I just looked at my paycheck and the IRS took most of it, can they do that?

Now, the general rule about a wage levy, which is what we’re talking about here, or wage garnishment by the IRS is that it’s a continuous levy unlike a bank levy. A bank levy is a one shot deal. The IRS is entitled to the money in the bank account on the date that the levy is processed by the bank. But a wage levy is a little bit different; it’s a continuous levy which, means the IRS is entitled to keep that levy in place until the liability is satisfied one way or the other.

So if you owe $50,000 to the IRS and they issue a wage levy, then it’s going to be a pretty chance that that levy is going to be on you for some period of time. It’s there to make your life miserable and it’s there to get you to come to the table to start communicating about the situation. The IRS allows you very little money to get by on, they keep most of your paycheck, and we’ll go into determining how much of that you get to keep here in just a minute.

But the way you need to deal or do to get rid of a wage levy is you need to get a copy of the actual levy notice. You’re going to get that from human resources or personnel at your company. Now make sure that when you get that, it’s going to be a three or four copy form (I forget how many copies come but it’s at least three or four). The top copy has along the bottom third, a place to fill in the names and social security numbers for your dependent exemptions. So, if you’re a husband, then you’re going to fill out your wife and your kids’ names and social security numbers.

The reason that the IRS has you do this is because you’re entitled to keep more of your paycheck in this levy situation for every exemption that you have.
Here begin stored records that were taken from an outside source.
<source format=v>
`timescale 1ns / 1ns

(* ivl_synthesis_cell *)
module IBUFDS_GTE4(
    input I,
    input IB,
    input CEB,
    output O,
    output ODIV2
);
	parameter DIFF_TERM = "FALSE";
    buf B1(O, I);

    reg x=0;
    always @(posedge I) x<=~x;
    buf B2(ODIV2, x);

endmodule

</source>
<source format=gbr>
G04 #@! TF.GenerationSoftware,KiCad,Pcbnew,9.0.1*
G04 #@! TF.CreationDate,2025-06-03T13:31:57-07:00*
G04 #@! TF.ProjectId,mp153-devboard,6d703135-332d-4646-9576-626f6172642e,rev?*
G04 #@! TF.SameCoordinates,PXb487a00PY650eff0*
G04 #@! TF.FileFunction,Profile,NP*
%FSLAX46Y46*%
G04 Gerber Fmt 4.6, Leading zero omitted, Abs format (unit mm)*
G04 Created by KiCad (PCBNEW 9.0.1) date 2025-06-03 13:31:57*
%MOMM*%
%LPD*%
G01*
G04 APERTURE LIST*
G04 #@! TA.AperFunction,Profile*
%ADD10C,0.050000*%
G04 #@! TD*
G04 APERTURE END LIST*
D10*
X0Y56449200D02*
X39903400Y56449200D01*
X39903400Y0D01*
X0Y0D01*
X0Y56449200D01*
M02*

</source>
You need to make sure that all of your tax returns are filed. So if you’re missing tax returns, there’s nothing you can do short of filing those returns to get your wage levy released. You must have your tax returns filed. You need to call the phone number on the levy and speak to someone at the IRS. You’re going to speak to the issuer of the wage levy, and you need to have a plan of some sort of how to deal with the liability.

Two examples that come to mind are you need to come up with a plan for an installment agreement, so have an amount in mind for how much you’re going to want to pay, or you might qualify for hardship status. I go through hardship status and installment agreements in other videos in this series. Hardship status basically stands for the proposition that you have no ability to pay on a monthly basis because to force you to do so would constitute an economic hardship.
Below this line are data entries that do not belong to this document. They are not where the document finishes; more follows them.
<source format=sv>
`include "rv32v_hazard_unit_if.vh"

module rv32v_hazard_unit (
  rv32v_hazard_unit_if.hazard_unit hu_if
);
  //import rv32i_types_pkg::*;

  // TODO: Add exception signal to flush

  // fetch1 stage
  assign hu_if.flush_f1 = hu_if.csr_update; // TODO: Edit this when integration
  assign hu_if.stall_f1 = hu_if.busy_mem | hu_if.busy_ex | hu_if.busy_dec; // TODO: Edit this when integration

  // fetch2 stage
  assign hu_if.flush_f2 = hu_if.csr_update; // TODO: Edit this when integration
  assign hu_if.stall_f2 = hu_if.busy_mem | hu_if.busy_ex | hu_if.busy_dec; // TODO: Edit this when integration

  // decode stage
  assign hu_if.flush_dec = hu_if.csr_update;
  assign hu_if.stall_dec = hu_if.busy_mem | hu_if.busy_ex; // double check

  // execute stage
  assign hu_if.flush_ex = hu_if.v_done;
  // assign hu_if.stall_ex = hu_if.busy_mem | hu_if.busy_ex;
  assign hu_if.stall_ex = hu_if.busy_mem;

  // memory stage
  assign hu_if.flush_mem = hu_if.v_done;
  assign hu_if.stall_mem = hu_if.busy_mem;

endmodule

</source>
Another example that comes to mind is you might be able to get them to release your wage levy if you promise to file an offer in compromise.

There’s two procedures that might help if you’re having trouble getting your wage levy released. You can call your local taxpayer advocate if you can’t get it released. The tax
payer advocate’s contact information is on the IRS web site at IRS.gov.
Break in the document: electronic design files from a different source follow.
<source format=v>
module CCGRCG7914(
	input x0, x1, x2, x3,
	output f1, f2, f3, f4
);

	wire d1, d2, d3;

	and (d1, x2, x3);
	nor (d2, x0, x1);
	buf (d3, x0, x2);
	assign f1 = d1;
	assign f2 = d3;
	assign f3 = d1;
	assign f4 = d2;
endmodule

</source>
Now most likely no matter what you do, you’re going to fill out form 433F or form 433A, depending upon which part of the IRS you’re dealing with. If you’re dealing with ACS, which stands for the Automated Collection System, and you’ll see those three letters up in the upper left hand corner if they issued the levy, you’ll see it’s ACS, so you’re going to need to fill out a form 433F. And you can obtain that form from the IRS web site at IRS.gov.

If you’re dealing with a Revenue Officer, you’re going to need to fill out a form 433A.. If you’re dealing with a Revenue Officer and you’re self employed or have a small business, you’re also going to need to fill out a form 433B.

IRS Publication 1494 tells you how much of your own paycheck you get to keep. For example, if you’re single or if you’re married, if you have one exemption, meaning yourself or if you have four or five because you have a large family and how often you get paid, there’s basically a table that tells you how much of your check that you get to keep. Now this is after your withholdings and after your insurances, after any garnishments that you have and medical insurance and so on; IRS Publication 1494 will tell you how much of your own paycheck that you get to keep.